15th HOST Gallery, the self-appointed home of photojournalism and home of Foto8, is to close. With nostalgia and regret, I attend the gallery’s final opening and Foto8 office contents sale. The bin is on sale for £1; I check inside to see if it includes my rejected exhibition submissions.
21st I hear a report on the news that liver disease is on the rise due to the increase in people drinking at home; I resolve to do most of my drinking down the pub.

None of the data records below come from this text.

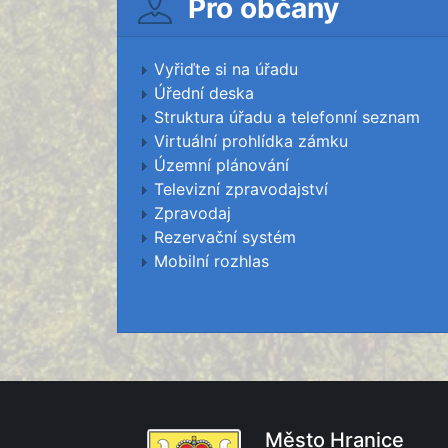
Pro občany
Vyřiďte si na úřadu
Úřední deska
Struktura úřadu a telefonní seznam
Virtuální prohlídka zámku
Územní plánování
Televizní zpravodajství
Zpravodaj
Rezervační systém
Mobilní rozhlas
Město Hranice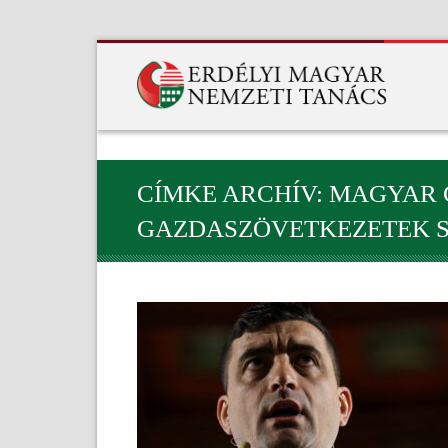
CÍMKE ARCHÍV: MAGYAR
GAZDASZÖVETKEZETEK 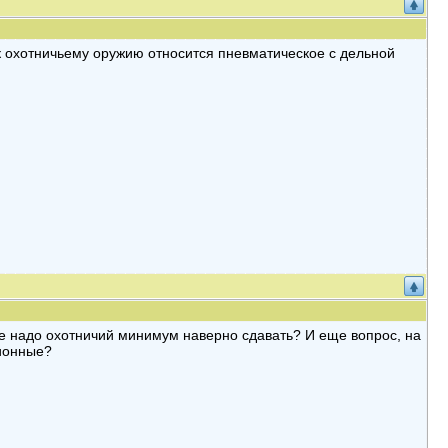
 к охотничьему оружию относится пневматическое с дельной
е надо охотничий минимум наверно сдавать? И еще вопрос, на
зионные?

14th I’m on en route to Lapland to meet the real Santa Claus. On a five-hour stop over at Helsinki airport I fail to blag complimentary press access to the One World alliance lounge and its grotto of free booze. A glass of wine at the airport is €8.... Fifty-six euros later I’m about to board the flight to Rovaniemi, the official home of Santa. Families with chidlren board first; I board last and buckle up in my Busininess Claus seat. Arriving at the Santa Claus hotel, crying kids, tired kids and kids high on sugar bounce around the bar; I order a double Finlandia vodka and check my itinerary for the trip organised by the Lappish tourist board: ‘Visit to market days: Unique Arctic handicrafts at Arktikum’. I finger the baggage tag on my luggage, it has the Helsinki airport code printed in bold: HEL
16th I meet the real Santa; he’s a lot fatter in real life. Santa’s concerned digital files taken today will not survive in 30 years. I hand over the hand-written letter from my daughter and add that she’d also like a Western Digital My Book Thunderbolt Duo 6TB Desktop External Dual Drive Storage System with RAID. Back at the Santa Claus hotel, I read plans for the evening and the plans are for dinner at Nili, one of Finland’s finest restaurants. In anticipation of the Lappish feast I peruse the online menu and prepare my pallette for the bear meatballs, potato puree, oven baked root vegetables, black currant jelly and unripened cheese pepper sauce washed down with a bottle of sparkling cloudberry wine. On arrival at Nili, the waitress informs the Lappish tourist board have ordered on my behalf and I’m restricted to two glasses of wine; red or white. I’m not much of a pudding man and ask if I can exchange my baked apple for an extra glass of red; I am informed I cannot.
24th My tears taste of cider so I decide to stay in bed and cry all day.